Dr. Lee Wattenberg, MD was able to show that substances found in coffee – kahweol and cafestol palmitate – promote the activity of a key enzyme system, glutathione S-transferase.  This enzyme is responsible for neutralizing free radicals, harmful chemicals now commonly implicated in the initiation of cancer and needed for detoxification.  Consuming coffee orally does not produce the benefits experienced when it is taken as an enema.
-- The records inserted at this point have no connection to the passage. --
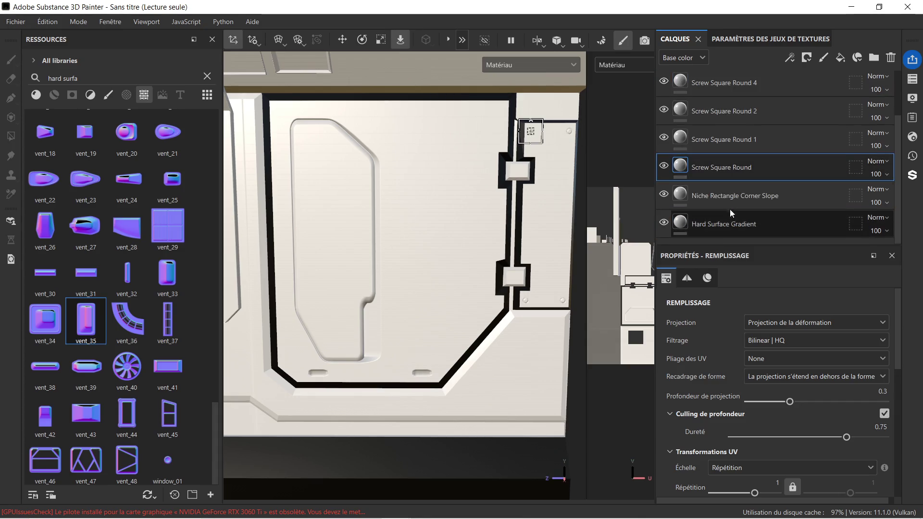
left_click(734, 195)
scroll(434, 207, "down", 3)
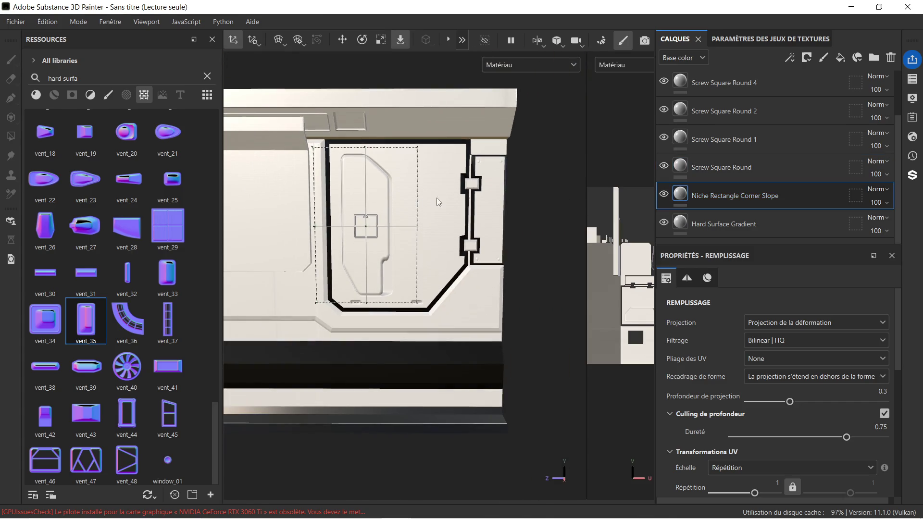
key("Delete")
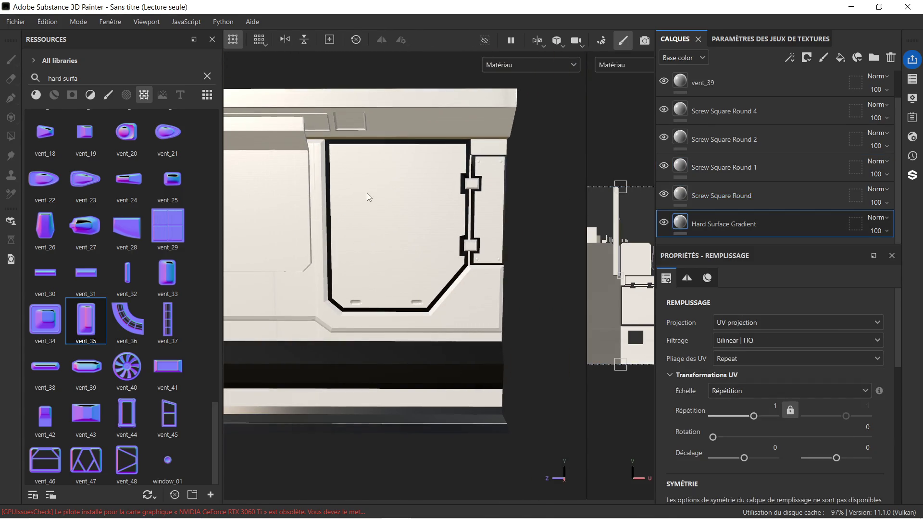
Test a vent_29 stamp on the panel, delete it, and drag vent_29 onto the upper wall.
mouse_move(160, 225)
left_mouse_down()
mouse_move(247, 227)
mouse_move(397, 205)
mouse_move(400, 213)
left_mouse_up()
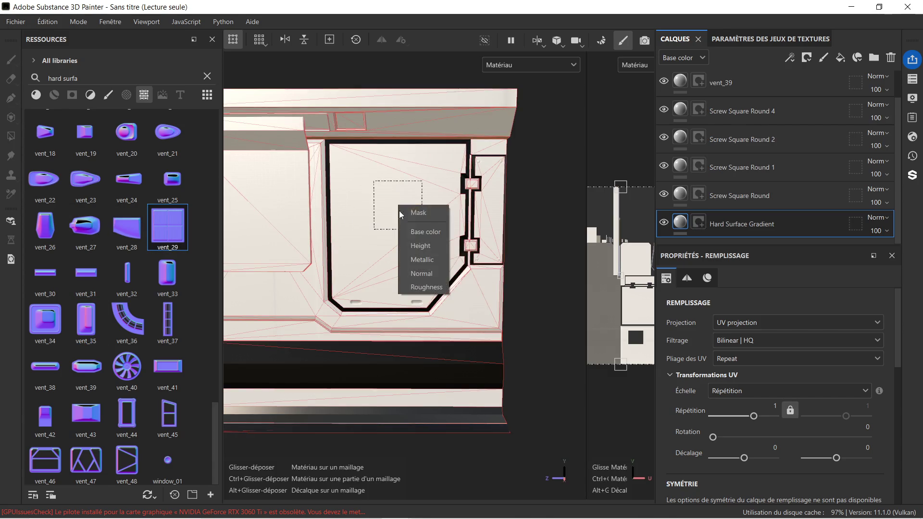
left_click_drag(425, 261, 428, 272)
scroll(469, 169, "up", 5)
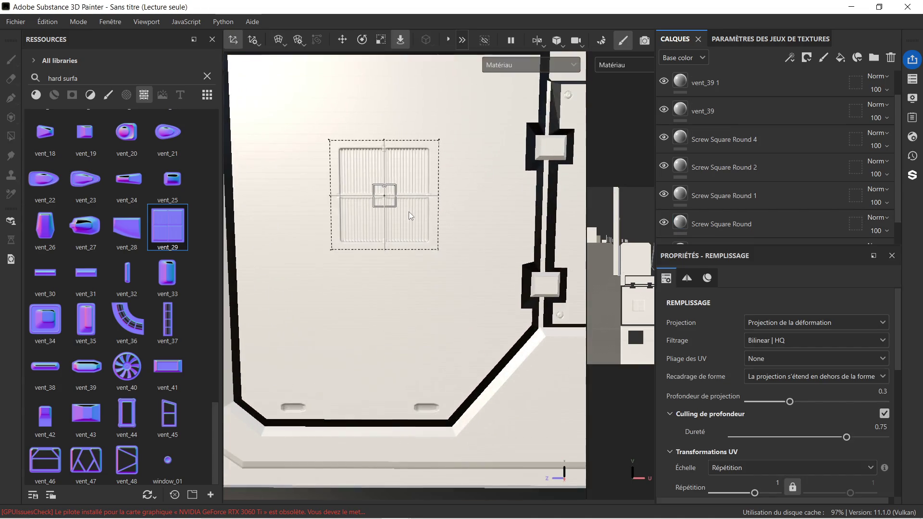
scroll(408, 214, "down", 5)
According to this theory, when cells are challenged by poisons, oxygen deprivation, malnutrition or a physical trauma they lose potassium, take on sodium and chloride, and swell up with excess water.  This "tissue damage syndrome" makes it easier for cancerous cells to survive.  Cells normally have a preference for potassium over sodium but when a cell is damaged it begins to prefer sodium.

This craving results in a damaged ability of cells to repair themselves and to utilize energy.  Furthermore, damaged cells produce toxins.  Around tumors are zones of "wounded" but still non-malignant tissue, swollen with salt and water.  Dr. Gerson believed that cancer could not exist in normal metabolism.  He directed his efforts toward creating normal metabolism in the tissue surrounding a tumor.